***** Data *****
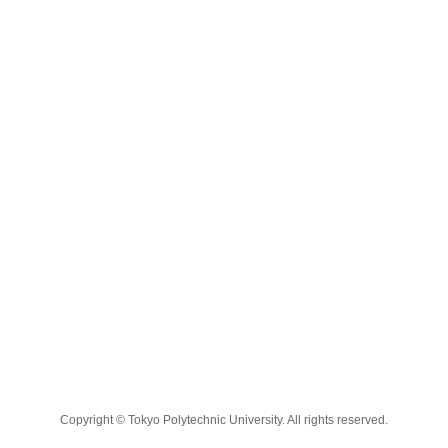
Copyright © Tokyo Polytechnic University. All rights reserved.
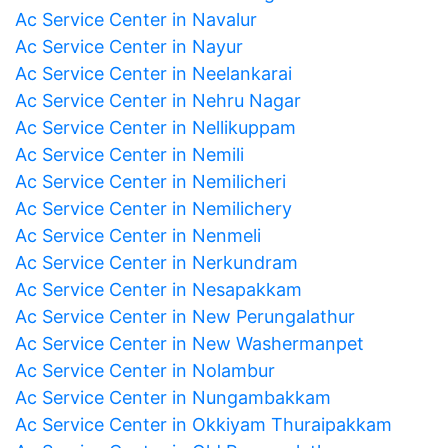
Ac Service Center in Navalur
Ac Service Center in Nayur
Ac Service Center in Neelankarai
Ac Service Center in Nehru Nagar
Ac Service Center in Nellikuppam
Ac Service Center in Nemili
Ac Service Center in Nemilicheri
Ac Service Center in Nemilichery
Ac Service Center in Nenmeli
Ac Service Center in Nerkundram
Ac Service Center in Nesapakkam
Ac Service Center in New Perungalathur
Ac Service Center in New Washermanpet
Ac Service Center in Nolambur
Ac Service Center in Nungambakkam
Ac Service Center in Okkiyam Thuraipakkam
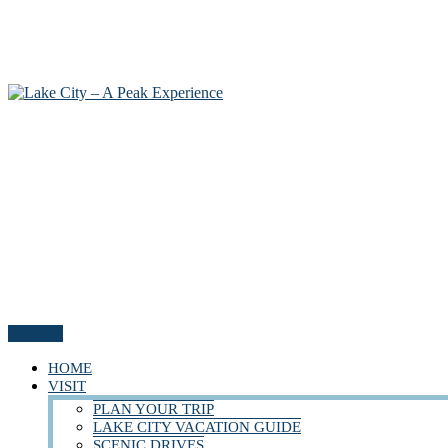
Menu
HOME
VISIT
PLAN YOUR TRIP
LAKE CITY VACATION GUIDE
SCENIC DRIVES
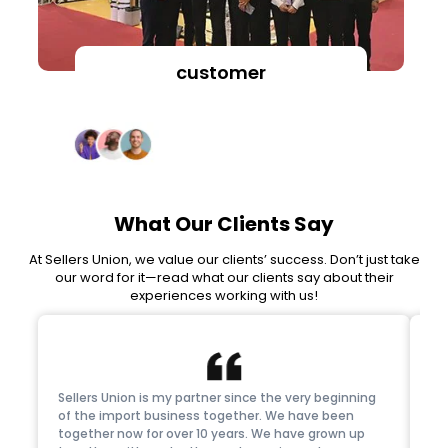
customer
Client’s Feedback
What Our Clients Say
At Sellers Union, we value our clients’ success. Don’t just take
our word for it—read what our clients say about their
experiences working with us!
Sellers Union is my partner since the very beginning
Thi
of the import business together. We have been
tr
together now for over 10 years. We have grown up
su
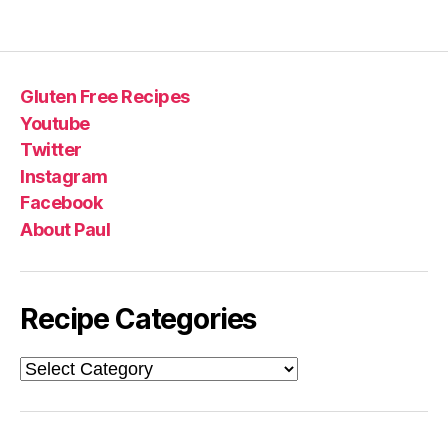
Gluten Free Recipes
Youtube
Twitter
Instagram
Facebook
About Paul
Recipe Categories
Recipe
Categories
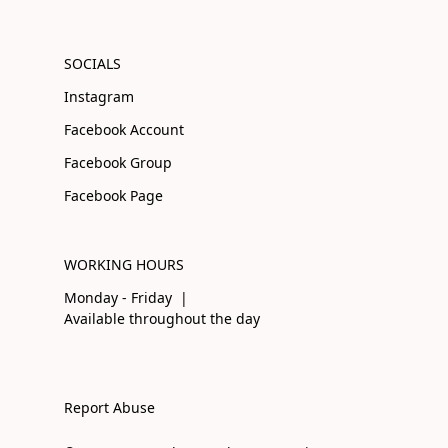
SOCIALS
Instagram
Facebook Account
Facebook Group
Facebook Page
WORKING HOURS
Monday - Friday |
Available throughout the day
Report Abuse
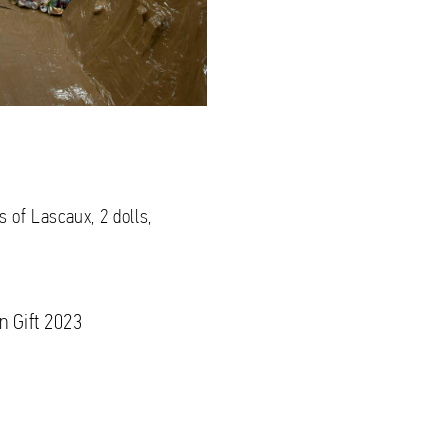
 of Lascaux, 2 dolls,
n Gift 2023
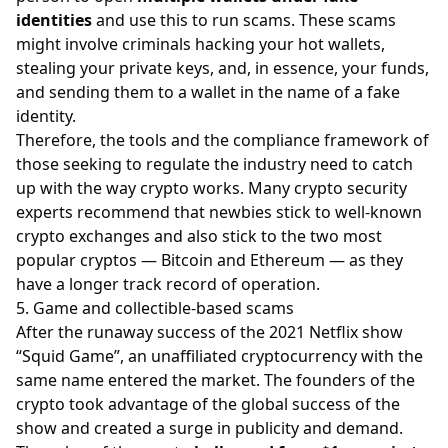
identities
and use this to run scams. These scams
might involve criminals hacking your hot wallets,
stealing your private keys, and, in essence, your funds,
and sending them to a wallet in the name of a fake
identity.
Therefore, the tools and the compliance framework of
those seeking to regulate the industry need to catch
up with the way crypto works. Many crypto security
experts recommend that newbies stick to well-known
crypto exchanges and also stick to the two most
popular cryptos —
Bitcoin
and
Ethereum
— as they
have a longer track record of operation.
5. Game and collectible-based scams
After the runaway success of the 2021 Netflix show
“Squid Game”, an unaffiliated cryptocurrency with the
same name entered the market. The founders of the
crypto took advantage of the global success of the
show and created a surge in publicity and demand.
*****
▸ **Request**:
Copy only the part of the records that runs from the first line to the line with "those seeking to", ends included, leaving pictures out.

▸ **Answer to the exercise**:
Copyright © Tokyo Polytechnic University. All rights reserved.
Ac Service Center in Navalur
Ac Service Center in Nayur
Ac Service Center in Neelankarai
Ac Service Center in Nehru Nagar
Ac Service Center in Nellikuppam
Ac Service Center in Nemili
Ac Service Center in Nemilicheri
Ac Service Center in Nemilichery
Ac Service Center in Nenmeli
Ac Service Center in Nerkundram
Ac Service Center in Nesapakkam
Ac Service Center in New Perungalathur
Ac Service Center in New Washermanpet
Ac Service Center in Nolambur
Ac Service Center in Nungambakkam
Ac Service Center in Okkiyam Thuraipakkam
Menu
HOME
VISIT
PLAN YOUR TRIP
LAKE CITY VACATION GUIDE
SCENIC DRIVES
customer
Client’s Feedback
What Our Clients Say
At Sellers Union, we value our clients’ success. Don’t just take
our word for it—read what our clients say about their
experiences working with us!
Sellers Union is my partner since the very beginning
Thi
of the import business together. We have been
tr
together now for over 10 years. We have grown up
su
Gluten Free Recipes
Youtube
Twitter
Instagram
Facebook
About Paul
Recipe Categories
Recipe
Categories
SOCIALS
Instagram
Facebook Account
Facebook Group
Facebook Page
WORKING HOURS
Monday - Friday |
Available throughout the day
Report Abuse
 of Lascaux, 2 dolls,
n Gift 2023
identities
and use this to run scams. These scams
might involve criminals hacking your hot wallets,
stealing your private keys, and, in essence, your funds,
and sending them to a wallet in the name of a fake
identity.
Therefore, the tools and the compliance framework of
those seeking to regulate the industry need to catch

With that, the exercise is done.